Clinical Features and complications of CKD (10. Dermatologic abnormalities)

Answer 13

– Pallor due to anemia
– Ecchymosis, hematoma
– Pruritis, and excoriation (Ca++ deposits and 2ry hyperparathyroidism)
– Uremic frost: is seen in advanced uremia. It is due to high concentration of urea in the sweat, and after evaporation of the sweat, a fine white powder can be found on the skin surface.
- Muddy brown or grey skin coloration (earthy look)
- Half and half nails (the distal part of nail plate is reddish brown while the proximal part is white)
- Perforating dermatoses.

Question 14

Investigations used in CKD

Answer 14

1. Laboratory investigations:
   - Urea and electrolytes (U&E) (compare with previous).
   - Hb (normochromic, normocytic anemia).
   - Glucose (DM).
   - ↓Ca2+, ↑PO43- ↑parathyroid hormone (PTH) (renal osteodystrophy).
   - Directed investigation of intrinsic renal disease: ANA, ANCA, antiphospholipid antibodies, paraprotein, complement, cryoglobulin, antiGBM, hepatitis serology, anti-phospholipase A2 receptor (PLA2R)(membranous nephropathy).

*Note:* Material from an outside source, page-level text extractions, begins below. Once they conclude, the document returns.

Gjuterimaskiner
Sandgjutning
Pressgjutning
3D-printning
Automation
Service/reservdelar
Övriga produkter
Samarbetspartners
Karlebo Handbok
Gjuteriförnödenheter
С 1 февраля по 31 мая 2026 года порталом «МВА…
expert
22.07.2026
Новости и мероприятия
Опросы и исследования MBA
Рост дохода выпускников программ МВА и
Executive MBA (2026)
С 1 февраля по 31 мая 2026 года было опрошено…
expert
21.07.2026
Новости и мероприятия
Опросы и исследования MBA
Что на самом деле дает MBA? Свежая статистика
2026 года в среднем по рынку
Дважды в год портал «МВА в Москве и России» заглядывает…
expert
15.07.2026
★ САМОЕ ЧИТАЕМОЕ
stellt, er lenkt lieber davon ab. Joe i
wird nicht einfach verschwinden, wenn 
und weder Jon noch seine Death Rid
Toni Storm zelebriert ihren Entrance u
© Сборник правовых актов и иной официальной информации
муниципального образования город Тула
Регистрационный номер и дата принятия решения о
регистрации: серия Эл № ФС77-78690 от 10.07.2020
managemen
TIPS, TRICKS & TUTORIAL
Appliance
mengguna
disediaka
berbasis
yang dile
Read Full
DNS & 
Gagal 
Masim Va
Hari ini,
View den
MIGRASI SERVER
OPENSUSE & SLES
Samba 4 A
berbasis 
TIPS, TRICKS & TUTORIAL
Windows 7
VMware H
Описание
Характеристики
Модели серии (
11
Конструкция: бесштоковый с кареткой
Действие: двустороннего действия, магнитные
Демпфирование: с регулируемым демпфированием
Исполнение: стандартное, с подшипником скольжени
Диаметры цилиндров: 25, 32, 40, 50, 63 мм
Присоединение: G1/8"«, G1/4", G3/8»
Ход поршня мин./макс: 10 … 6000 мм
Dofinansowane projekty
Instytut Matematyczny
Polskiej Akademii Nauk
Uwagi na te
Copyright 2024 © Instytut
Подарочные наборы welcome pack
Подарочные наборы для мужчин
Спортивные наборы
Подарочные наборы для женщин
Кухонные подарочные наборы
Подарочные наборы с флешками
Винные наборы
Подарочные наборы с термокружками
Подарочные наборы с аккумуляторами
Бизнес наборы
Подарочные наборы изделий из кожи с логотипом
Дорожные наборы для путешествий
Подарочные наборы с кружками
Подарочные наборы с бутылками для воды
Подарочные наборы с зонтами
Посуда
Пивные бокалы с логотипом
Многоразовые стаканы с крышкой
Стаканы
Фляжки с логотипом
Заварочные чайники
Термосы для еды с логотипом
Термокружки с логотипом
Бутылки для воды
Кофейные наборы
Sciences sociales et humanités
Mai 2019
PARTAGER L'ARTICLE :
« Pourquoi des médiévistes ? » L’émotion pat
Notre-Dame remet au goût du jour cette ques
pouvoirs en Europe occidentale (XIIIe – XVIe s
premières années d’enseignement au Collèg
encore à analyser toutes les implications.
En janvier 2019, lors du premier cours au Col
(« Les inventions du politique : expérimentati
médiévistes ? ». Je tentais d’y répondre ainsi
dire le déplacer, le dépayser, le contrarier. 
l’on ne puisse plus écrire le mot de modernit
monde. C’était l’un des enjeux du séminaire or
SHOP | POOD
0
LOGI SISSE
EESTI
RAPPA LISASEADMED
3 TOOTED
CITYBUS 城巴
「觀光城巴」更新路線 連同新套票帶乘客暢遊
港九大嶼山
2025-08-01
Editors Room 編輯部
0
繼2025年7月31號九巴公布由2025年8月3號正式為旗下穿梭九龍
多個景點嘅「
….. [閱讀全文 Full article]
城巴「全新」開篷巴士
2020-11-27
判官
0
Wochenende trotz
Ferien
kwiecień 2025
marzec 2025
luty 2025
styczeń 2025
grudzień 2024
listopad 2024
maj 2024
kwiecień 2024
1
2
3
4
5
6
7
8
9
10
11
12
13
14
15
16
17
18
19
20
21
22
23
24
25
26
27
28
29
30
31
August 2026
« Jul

Note: ESR is not helpful as ↑ in CKD and proteinuric states.
   - Urine: Dipstick, microscopy, culture and sensitivity (MC&S), A:CR or P:CR, Bence Jones.
2. Imaging:
   - US for size, symmetry, anatomy, corticomedullary differentiation, and to
   exclude obstruction.
   - In CKD kidneys may be small (<9cm) except in infiltrative disorders (amyloid, myeloma), APKD, and DM. If asymmetrical consider renovascular disease.
   - Scarring may be seen on US but isotope scans are more sensitive.
3. Histology:
   - Consider renal biopsy in progressive disease, nephrotic syndrome, systemic disease, AKI without recovery.
   - Biopsy is unlikely to change treatment if GFR stable and P:CR <150. DM with neuropathy/retinopathy may not need biopsy unless atypical, i.e. nephrotic, haematuria, other systemic symptoms.

Question 15

Management of CKD

Answer 15

I. Diet:
- Low-protein diet
- Na+ restriction; target of <2 g/d (5 g/d of salt)
– preventing HTN and volume overload
– preventing electrolyte imbalances
- K+ restriction (40-60 mmol/d)
- PO43– restriction (1 g/d)
- Avoid extra-dietary Mg2+ (e.g. antacids): preventing uremia and potentially delaying decline in GFR
- Protein restriction with adequate caloric intake in order to limit endogenous protein catabolism

II. Medical:
- HTN: loop diuretics when GFR <25 mL/min
- Dyslipidemia: statins (target LDL <2 mmol/L)
- Calcium and phosphate disorders:
– Consider vitamin D and calcitriol (1,25-dihydroxy-vitamin D) if hypocalcemic, but hold if hyperphosphatemic (reduces PTH)
– Sevelamer (phosphate binder) if both hypercalcemic and hyperphosphatemic
- Cinacalcet for hyperparathyroidism (sensitizes parathyroid to Ca2+, decreasing PTH)
- Metabolic acidosis: sodium bicarbonate
- Anemia: Erythropoietin injections for Hb <90 g/L (9 g/dL) and target Hb between 90-115g/L (9-10.5 g/dL). IV iron administration often required for iron deficiency
- Clotting abnormalities: desmopressin (DDAVP) if patient has clinical bleeding or invasive procedures (acts to reverse platelet dysfunction).

III. Dialysis or Renal transplantation for end stage kidney disease.